Serbians vote in snap election, ruling party set to secure another term By Reuters

Serbians vote in snap election, ruling party set to secure another term By Reuters

© Reuters. People stand next to a pre-election billboard of the opposition coalition ‘Serbia Against Violence’ in Belgrade, Serbia, December 14, 2023. REUTERS/Zorana Jevtic

BELGRADE (Reuters) – Serbians will cast their votes on Sunday in a snap election seen as an effort by President Aleksandar Vucic and his populist Serbian Progressive Party (SNS) to secure another four-year term, after two mass shootings earlier this year rattled their popularity.

A total of 18 parties and alliances are vying for the support of the 6.5 million-strong electorate for 250 seats in the parliament. The threshold for entering the parliament is 3% of votes. Polls will open at 7 a.m. (0600 GMT) and close at 8 p.m. (1900 GMT).

Two mass shootings in May, resulting in 18 deaths, including nine elementary school students, triggered street protests that shook Vucic and the SNS’s decade-long grip on power in the Western Balkan republic. The dissent was exacerbated by rising inflation, standing at 8% in November.

Opposition parties and rights watchdogs also accuse Vucic and the SNS of voter bribery, stifling media freedoms, violence against opponents, corruption, and ties with organised crime. Vucic and his allies deny these allegations.

The Dec. 17 parliamentary election, the fifth since 2012, coincides with local votes taking place in most municipalities, the capital Belgrade and the northern province of Vojvodina.

A recent pre-election opinion poll by the Nova Srpska Politicka Misao website placed the SNS in the lead with 39.8% of the vote, followed by the centre-left Serbia Against Violence alliance at 25.6% and the Socialist Party (SPS) of outgoing Foreign Minister Ivica Dacic, a long-time SNS coalition partner, with 8.9%.

“A strong electoral performance by SNS would reinforce policy continuity,” Teneo Intelligence said in a note on Thursday.

“It might give more political space to pursue unpopular compromises on issues like lithium mining or negotiations with Kosovo, especially with no national-level elections scheduled until 2027.”

Serbia, a candidate to join the European Union, must first normalise relations with Kosovo, its former predominantly Albanian province that declared independence in 2008 after a late 1990s guerrilla uprising.
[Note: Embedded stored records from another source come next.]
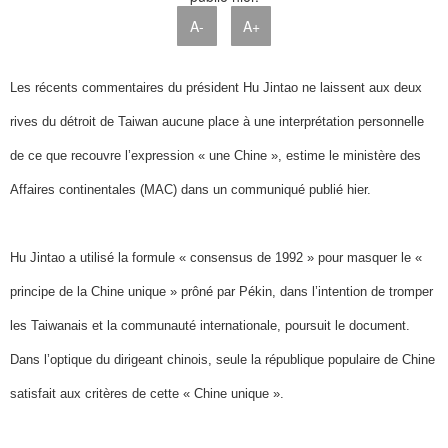
A-
A+
Les récents commentaires du président Hu Jintao ne laissent aux deux
rives du détroit de Taiwan aucune place à une interprétation personnelle
de ce que recouvre l’expression « une Chine », estime le ministère des
Affaires continentales (MAC) dans un communiqué publié hier.
Hu Jintao a utilisé la formule « consensus de 1992 » pour masquer le «
principe de la Chine unique » prôné par Pékin, dans l’intention de tromper
les Taiwanais et la communauté internationale, poursuit le document.
Dans l’optique du dirigeant chinois, seule la république populaire de Chine
satisfait aux critères de cette « Chine unique ».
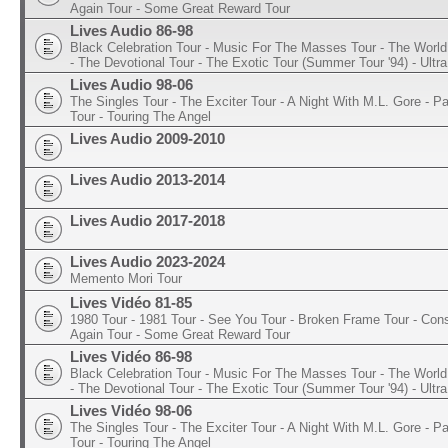
Again Tour - Some Great Reward Tour
Lives Audio 86-98
Black Celebration Tour - Music For The Masses Tour - The World 
- The Devotional Tour - The Exotic Tour (Summer Tour '94) - Ultra
Lives Audio 98-06
The Singles Tour - The Exciter Tour - A Night With M.L. Gore - 
Tour - Touring The Angel
Lives Audio 2009-2010
Lives Audio 2013-2014
Lives Audio 2017-2018
Lives Audio 2023-2024
Memento Mori Tour
Lives Vidéo 81-85
1980 Tour - 1981 Tour - See You Tour - Broken Frame Tour - Con
Again Tour - Some Great Reward Tour
Lives Vidéo 86-98
Black Celebration Tour - Music For The Masses Tour - The World 
- The Devotional Tour - The Exotic Tour (Summer Tour '94) - Ultra
Lives Vidéo 98-06
The Singles Tour - The Exciter Tour - A Night With M.L. Gore - 
Tour - Touring The Angel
EU-brokered talks between Belgrade and Pristina are stalled, and tensions remain high.

Serbia must also root out corruption and organised crime, liberalize the economy, and align its foreign policies with those of the EU, including introduction of sanctions against Russia — a traditional ally of Belgrade — due to its invasion of Ukraine.

First unofficial results by pollsters, based on a vote count in a nationwide sample of polling stations, are expected after 9 PM (2000 GMT). Exit polls are prohibited by law. The state election commission is expected to announce full results in the days after.